Journey of the Magi

The Master of Strange Dramatic Personae And Strange Allusions, Too

Once again, the late, great T.S. Eliot has created a persona through which to tell his tales. And while the Magus in "Journey" might not have been created from the ground up (like, say, a certain Mr. Prufrock), he's certainly given much more of a personality than the Bible affords the guy (the Magi are only mentioned in the Gospel of Matthew, and only relatively briefly). Eliot's mission was to make a multifaceted person out of this Biblical character, and he totally pulls it off. The Magus is miserable, nostalgic, hopeful, doubtful, resigned… we could go on, but suffice it to say he's got a full range of emotions in this depiction.

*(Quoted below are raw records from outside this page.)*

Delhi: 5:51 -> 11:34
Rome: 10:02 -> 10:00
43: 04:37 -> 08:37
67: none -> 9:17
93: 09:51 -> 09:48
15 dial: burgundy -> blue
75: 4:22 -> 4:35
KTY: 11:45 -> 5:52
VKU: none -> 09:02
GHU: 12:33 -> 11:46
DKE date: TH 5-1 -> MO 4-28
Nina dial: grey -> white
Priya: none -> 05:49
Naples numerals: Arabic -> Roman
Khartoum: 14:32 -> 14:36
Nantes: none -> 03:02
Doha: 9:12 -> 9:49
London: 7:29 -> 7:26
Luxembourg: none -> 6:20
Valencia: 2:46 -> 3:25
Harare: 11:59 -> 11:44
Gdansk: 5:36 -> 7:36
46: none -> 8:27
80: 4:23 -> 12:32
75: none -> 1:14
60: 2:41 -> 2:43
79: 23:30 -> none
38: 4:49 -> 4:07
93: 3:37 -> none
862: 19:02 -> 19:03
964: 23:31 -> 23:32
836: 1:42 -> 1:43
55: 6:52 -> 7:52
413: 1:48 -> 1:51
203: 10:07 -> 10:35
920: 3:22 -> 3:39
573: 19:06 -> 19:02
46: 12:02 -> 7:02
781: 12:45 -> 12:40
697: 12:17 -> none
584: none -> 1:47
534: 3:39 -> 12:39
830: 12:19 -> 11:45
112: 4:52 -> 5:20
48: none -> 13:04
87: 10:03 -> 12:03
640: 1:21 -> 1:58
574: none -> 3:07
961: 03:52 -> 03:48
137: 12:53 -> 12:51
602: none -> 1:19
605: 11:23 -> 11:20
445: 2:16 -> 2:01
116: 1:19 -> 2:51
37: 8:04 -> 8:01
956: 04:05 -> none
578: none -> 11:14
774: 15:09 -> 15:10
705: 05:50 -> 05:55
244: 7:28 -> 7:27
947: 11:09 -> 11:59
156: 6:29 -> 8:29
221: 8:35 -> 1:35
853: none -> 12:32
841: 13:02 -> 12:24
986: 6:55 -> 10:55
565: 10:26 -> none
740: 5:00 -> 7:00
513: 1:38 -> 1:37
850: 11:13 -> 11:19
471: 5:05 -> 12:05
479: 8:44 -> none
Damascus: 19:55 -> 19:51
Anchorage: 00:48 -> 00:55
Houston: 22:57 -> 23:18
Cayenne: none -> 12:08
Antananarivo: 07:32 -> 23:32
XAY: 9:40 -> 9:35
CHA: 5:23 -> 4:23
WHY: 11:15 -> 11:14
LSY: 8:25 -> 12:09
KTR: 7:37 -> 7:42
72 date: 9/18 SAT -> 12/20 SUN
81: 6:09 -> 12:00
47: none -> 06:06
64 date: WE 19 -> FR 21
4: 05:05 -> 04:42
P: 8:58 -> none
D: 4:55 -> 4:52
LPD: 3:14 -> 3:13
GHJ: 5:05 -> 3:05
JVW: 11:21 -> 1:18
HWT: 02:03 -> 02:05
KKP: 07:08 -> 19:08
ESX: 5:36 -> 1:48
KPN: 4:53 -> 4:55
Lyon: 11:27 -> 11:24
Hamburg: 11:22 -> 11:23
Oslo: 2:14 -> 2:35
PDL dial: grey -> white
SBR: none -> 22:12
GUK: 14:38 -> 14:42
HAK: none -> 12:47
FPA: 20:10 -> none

It's something that Eliot does particularly well—creating personae, that is. He certainly writes a lot of his poetry from his own point of view, but some of Eliot's most famous work concerns the stories of others. Whether he's doing it dramatic-monologue-style, or by taking on tons of different speakers, like in "The Waste Land", Eliot uses elaborate characterizations to make complicated commentary about human behavior, religion, modern life, and more.

And then there are those pesky allusions. Eliot just wouldn't be Eliot if he neglected to point to about ten different literary classics in as many lines. In this poem, he draws mainly on the Bible and a few other religious sources, but in other poems, he's been known to go totally nutso and draw from just about anything he can find.